Brief:
Copy the lines below word for word, leaving out the pictures.

Data for the task START

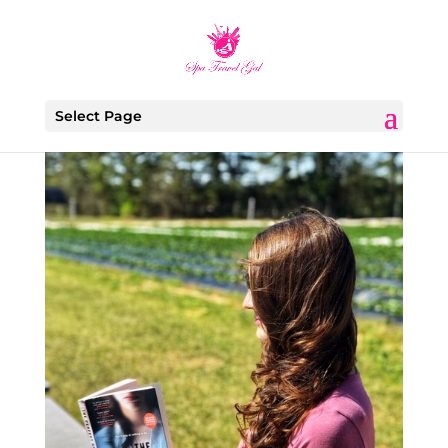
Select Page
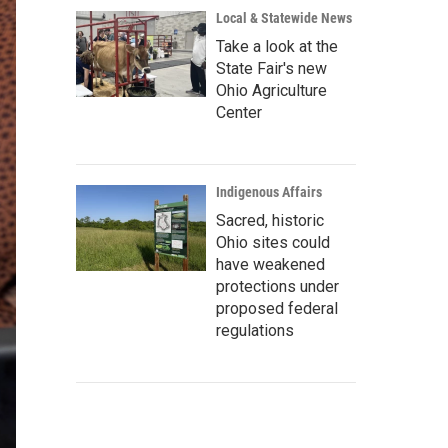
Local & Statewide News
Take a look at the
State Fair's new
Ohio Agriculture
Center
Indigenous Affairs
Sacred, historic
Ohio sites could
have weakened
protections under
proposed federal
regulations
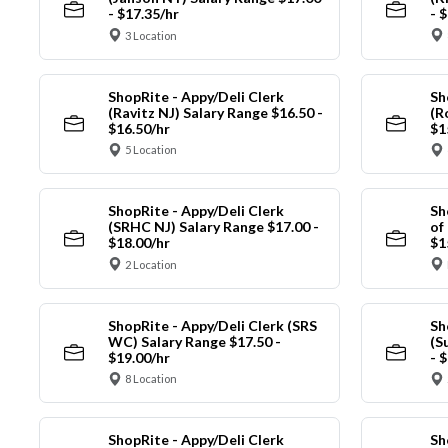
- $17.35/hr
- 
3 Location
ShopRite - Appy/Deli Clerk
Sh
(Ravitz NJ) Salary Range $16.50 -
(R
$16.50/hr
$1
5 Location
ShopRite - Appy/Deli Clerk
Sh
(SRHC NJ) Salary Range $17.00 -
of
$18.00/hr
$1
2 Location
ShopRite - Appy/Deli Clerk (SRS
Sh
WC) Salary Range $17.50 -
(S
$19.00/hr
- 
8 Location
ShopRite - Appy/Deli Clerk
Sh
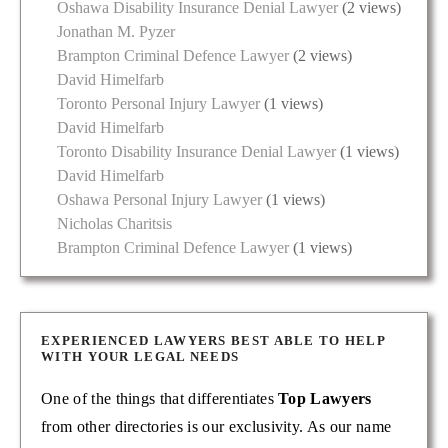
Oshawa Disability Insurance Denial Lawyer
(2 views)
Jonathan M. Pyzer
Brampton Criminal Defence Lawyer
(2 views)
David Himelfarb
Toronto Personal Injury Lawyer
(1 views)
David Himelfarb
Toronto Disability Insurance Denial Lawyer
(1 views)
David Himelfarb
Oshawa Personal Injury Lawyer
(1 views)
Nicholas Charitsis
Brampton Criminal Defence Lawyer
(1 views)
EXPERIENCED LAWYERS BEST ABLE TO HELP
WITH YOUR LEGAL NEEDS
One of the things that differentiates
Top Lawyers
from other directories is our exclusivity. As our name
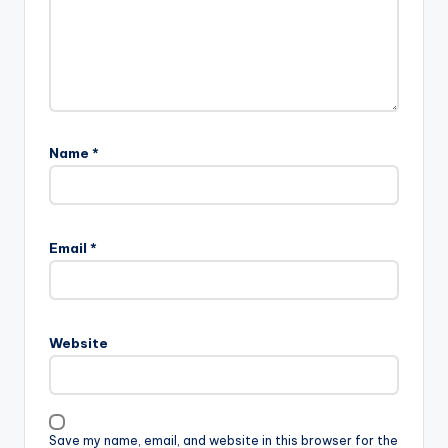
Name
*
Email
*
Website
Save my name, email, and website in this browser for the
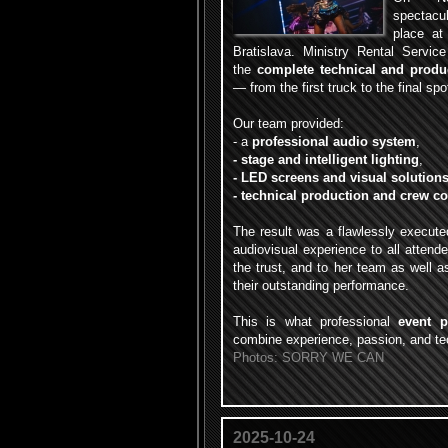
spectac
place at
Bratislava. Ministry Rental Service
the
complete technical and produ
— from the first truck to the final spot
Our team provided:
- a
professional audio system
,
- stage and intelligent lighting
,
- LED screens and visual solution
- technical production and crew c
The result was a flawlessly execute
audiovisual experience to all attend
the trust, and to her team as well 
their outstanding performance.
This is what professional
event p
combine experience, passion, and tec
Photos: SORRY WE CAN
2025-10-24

Data for the task END

Exercise result:
Select Page
Local & Statewide News
Take a look at the
State Fair's new
Ohio Agriculture
Center
Indigenous Affairs
Sacred, historic
Ohio sites could
have weakened
protections under
proposed federal
regulations
- $17.35/hr
- 
3 Location
ShopRite - Appy/Deli Clerk
Sh
(Ravitz NJ) Salary Range $16.50 -
(R
$16.50/hr
$1
5 Location
ShopRite - Appy/Deli Clerk
Sh
(SRHC NJ) Salary Range $17.00 -
of
$18.00/hr
$1
2 Location
ShopRite - Appy/Deli Clerk (SRS
Sh
WC) Salary Range $17.50 -
(S
$19.00/hr
- 
8 Location
ShopRite - Appy/Deli Clerk
Sh
Oshawa Disability Insurance Denial Lawyer
(2 views)
Jonathan M. Pyzer
Brampton Criminal Defence Lawyer
(2 views)
David Himelfarb
Toronto Personal Injury Lawyer
(1 views)
David Himelfarb
Toronto Disability Insurance Denial Lawyer
(1 views)
David Himelfarb
Oshawa Personal Injury Lawyer
(1 views)
Nicholas Charitsis
Brampton Criminal Defence Lawyer
(1 views)
EXPERIENCED LAWYERS BEST ABLE TO HELP
WITH YOUR LEGAL NEEDS
One of the things that differentiates
Top Lawyers
from other directories is our exclusivity. As our name
Name
*
Email
*
Website
Save my name, email, and website in this browser for the
spectac
place at
Bratislava. Ministry Rental Service
the
complete technical and produ
— from the first truck to the final spot
Our team provided:
- a
professional audio system
,
- stage and intelligent lighting
,
- LED screens and visual solution
- technical production and crew c
The result was a flawlessly execute
audiovisual experience to all attend
the trust, and to her team as well 
their outstanding performance.
This is what professional
event p
combine experience, passion, and tec
Photos: SORRY WE CAN
2025-10-24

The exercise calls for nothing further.